Sale of Knives Could Kill Cook Brothers

Is it illegal to sell knives in California? The answer to that question could put general merchandise cataloger Cook Brothers out of business.

On Feb. 26, the district attorney’s offices of Ventura, Napa, and Marin counties in California sued Chicago-based Cook Brothers for “marketing weapons that are illegal to sell and possess in the state of California,” says Greg Brose, senior deputy DA and supervisor for Ventura County’s consumer and environmental protection unit. “A person who possesses these weapons can be charged with a felony and sent to prison, as can a person or company marketing these items.”

It’s unclear yet when the case will go to court or if it could be settled out of court. The suit seeks $5,000 for each hunting and hobby knife Cook Brothers sold for the three years prior to the DA’s discovery of the knife sales in 1999.

According to Cook Brothers president Ken Tickman, who’s named in the suit, the company stopped selling the knives in California when it was first notified by the Ventura County DA’s office in October 2000; it stopped selling the knives nationwide by January 2001. In addition to offering the knives in its core catalog, Cook Brothers had produced a spin-off knife catalog, which last mailed to 250,000 consumers in 1999.

If the suit holds up in court, Tickman says, “they’ll put us out of business. We feel they’re putting a gun to our head — it’s a holdup.”

From complaint to lawsuit

What Tickman refers to as “a holdup” started in 1999 when the Ventura County DA’s office received a complaint from a resident who felt it was “shocking to find a catalog selling deadly weapons that was being mailed to the residence,” Brose says.

Representatives of Brose’s office, as well as of the DA’s offices in Napa and Marin counties, placed orders for the knives from Cook Brothers. “This is about a business that knew it was violating the law,” Brose says. The California business and professions code, section 17-200, referred to as the Unfair Competition Law, aims to prevent businesses from engaging in any unlawful unfair business practice, which includes selling deadly weapons.

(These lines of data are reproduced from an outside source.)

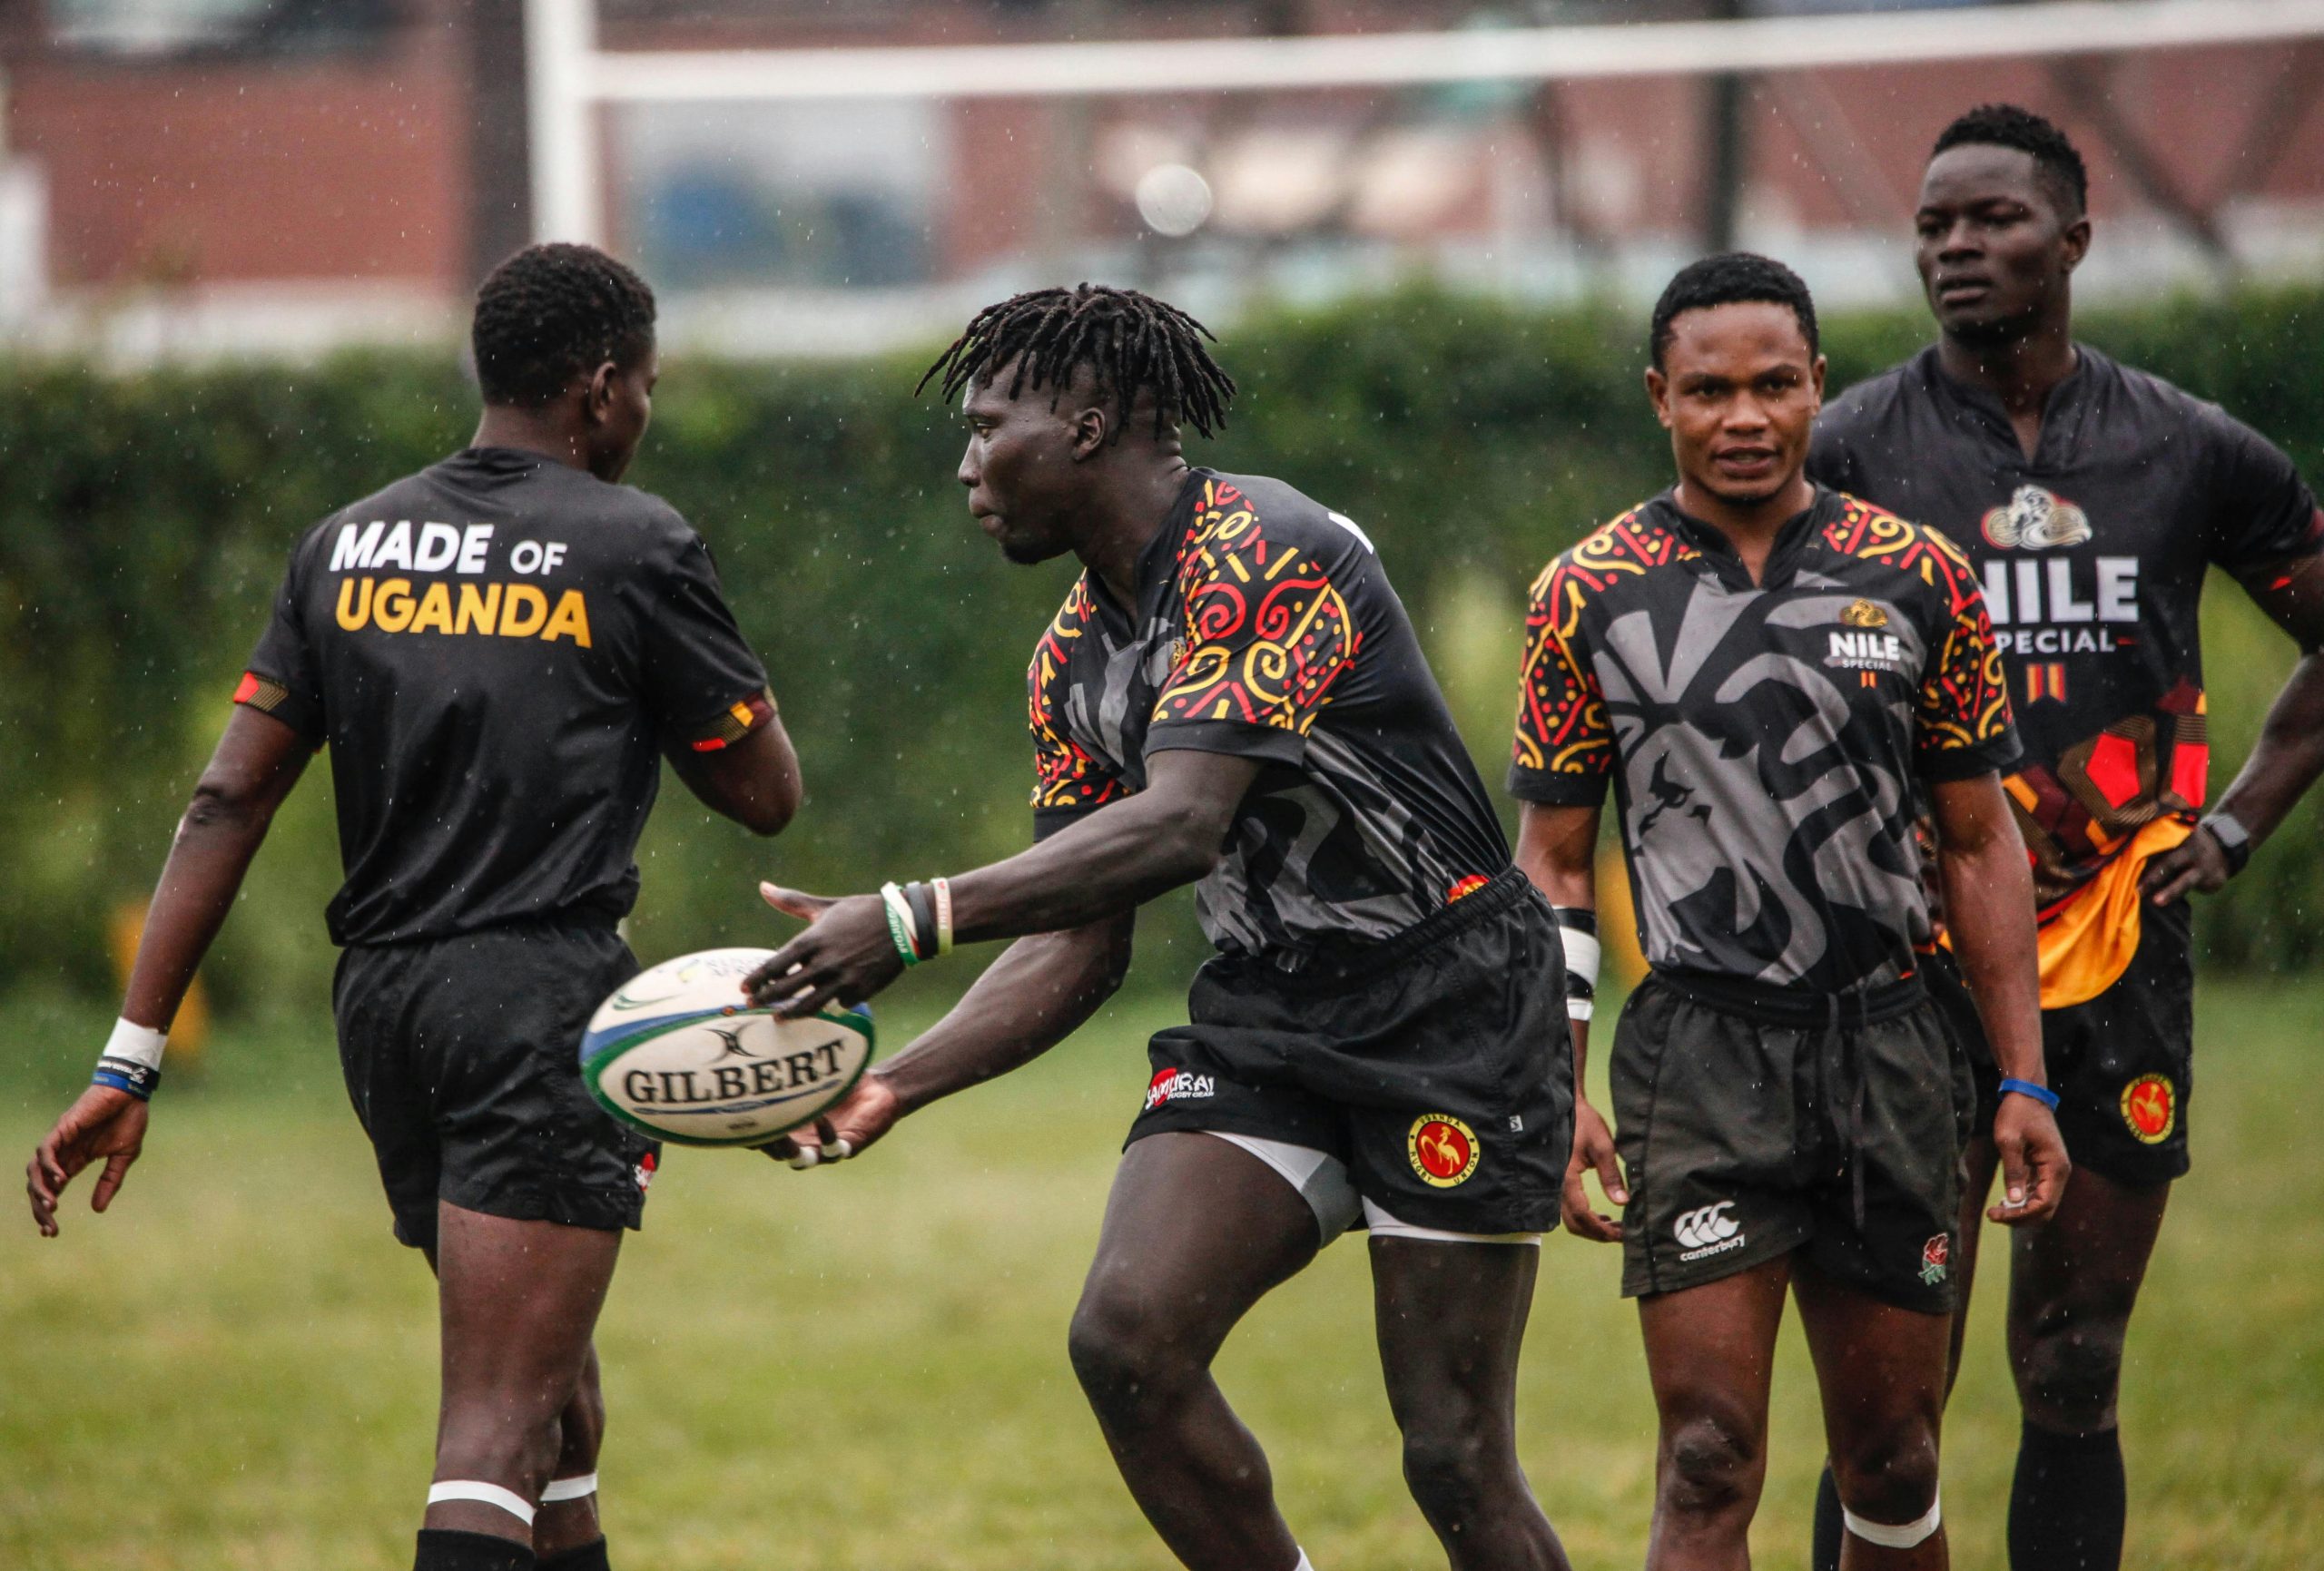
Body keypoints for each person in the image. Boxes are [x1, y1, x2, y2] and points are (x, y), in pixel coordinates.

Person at [742, 283, 1576, 1571]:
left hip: (1451, 1005)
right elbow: (1082, 938)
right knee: (1127, 1340)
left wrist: (911, 918)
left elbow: (1182, 824)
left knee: (1454, 1460)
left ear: (1086, 425)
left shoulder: (1264, 549)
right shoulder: (1070, 659)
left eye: (987, 428)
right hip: (1271, 1013)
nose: (967, 468)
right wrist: (897, 1084)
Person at [23, 243, 802, 1571]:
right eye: (647, 386)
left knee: (559, 1410)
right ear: (601, 388)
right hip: (534, 1005)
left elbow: (225, 800)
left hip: (385, 1014)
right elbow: (765, 794)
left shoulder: (346, 542)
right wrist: (684, 655)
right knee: (496, 1428)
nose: (644, 412)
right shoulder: (635, 541)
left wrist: (128, 1059)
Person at [1804, 104, 2324, 1571]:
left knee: (2075, 1359)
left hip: (2120, 954)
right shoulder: (1848, 451)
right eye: (1934, 226)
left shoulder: (2187, 448)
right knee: (1890, 1395)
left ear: (2075, 240)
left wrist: (2237, 825)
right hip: (1914, 961)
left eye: (1994, 220)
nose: (1957, 248)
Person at [1512, 252, 2070, 1569]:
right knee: (1707, 1453)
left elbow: (1980, 840)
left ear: (1819, 384)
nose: (1745, 417)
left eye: (1774, 384)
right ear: (1660, 397)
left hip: (1892, 1045)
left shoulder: (1920, 575)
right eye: (1709, 391)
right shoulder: (1587, 592)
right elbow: (1554, 862)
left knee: (1895, 1456)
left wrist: (2024, 1078)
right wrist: (1556, 1075)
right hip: (1700, 1059)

Brose says that his office and Cook Brothers had been pursuing an out-of-court settlement, “but they rejected it.” But that settlement, according to Cook Brothers attorney Michael Grace, a partner with Los Angeles-based firm Grace & Grace, was unrealistic.

“We had offered to notify all the purchasers, take all the product back,” Grace says. “But the DA was uninterested in pursuing that line. They just wanted $1 million, a figure not even based on the number of sales, gross revenue, or anything like that.” In addition, he says, the DA was demanding that Cook Brothers fund a major ad campaign in The Los Angeles Times and The Wall Street Journal to alert the public of the knives it had sold.

According to Grace, gross revenue from Cook Brothers’ knife sales were no more than $35,000 a year, with a profit of $3,000-$5,000 a year. The cataloger’s total annual sales are $20 million.

Brose won’t detail the final offer that Cook Brothers rejected, leading to the lawsuit. But Tickman says that before the DA’s offices filed the suit, Cook Brothers provided all the knife-transaction data the DAs sought, only to have them question the accuracy of the data.

“So we gave them the same information again, and they said it was still wrong,” Tickman says. “Then they said they wanted five more years’ worth of information, and we gave it to them on Feb. 22, and they said they were looking for at least $500,000 in a settlement. It was then that our lawyer said there was no way we could do that, and then the next thing I knew I was getting calls from the press about a lawsuit that had been filed.”

Don’t mess with California

Other catalogers that sell knives through the mail have learned to avoid California. Radcliff, KY-based survivalist-gear mailer U.S. Cavalry has for years alerted catalog customers that it won’t ship any of the knives it carries to California. It also won’t ship longer “Rambo-like” knives to New York, which prohibits them, says U.S. Cavalry president/CEO Randy Acton.

“We try to be as conscious as we possibly can of restrictions,” Acton says. In addition to state regulations, U.S. Cavalry must keep track of restrictions in foreign countries. For instance, the company can’t ship packaged military food items, knives, night-vision devices, or gas masks to Japan, where it does a fair amount of business, he says.

In U.S. Cavalry’s 29 years in business, Acton says, he believes the company received only one or two complaint letters from customers, but they didn’t result in any legal actions.